Task details:
In the entries that follow, identify the line containing "С октября 2025 года Транспортный" and return it together with all later lines, exactly as they appear.
════
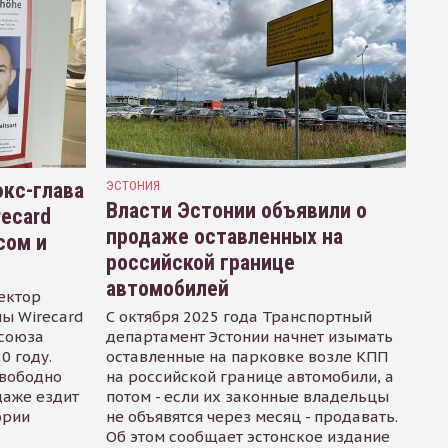
кс-глава
ЭСТОНИЯ
Власти Эстонии объявили о
recard
продаже оставленных на
сом и
российской границе
автомобилей
ектор
ы Wirecard
С октября 2025 года Транспортный
осоюза
департамент Эстонии начнет изымать
0 году.
оставленные на парковке возле КПП
свободно
на российской границе автомобили, а
даже ездит
потом - если их законные владельцы
ории
не объявятся через месяц - продавать.
Об этом сообщает эстонское издание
════
Solution for this problem:
С октября 2025 года Транспортный
осоюза
департамент Эстонии начнет изымать
0 году.
оставленные на парковке возле КПП
свободно
на российской границе автомобили, а
даже ездит
потом - если их законные владельцы
ории
не объявятся через месяц - продавать.
Об этом сообщает эстонское издание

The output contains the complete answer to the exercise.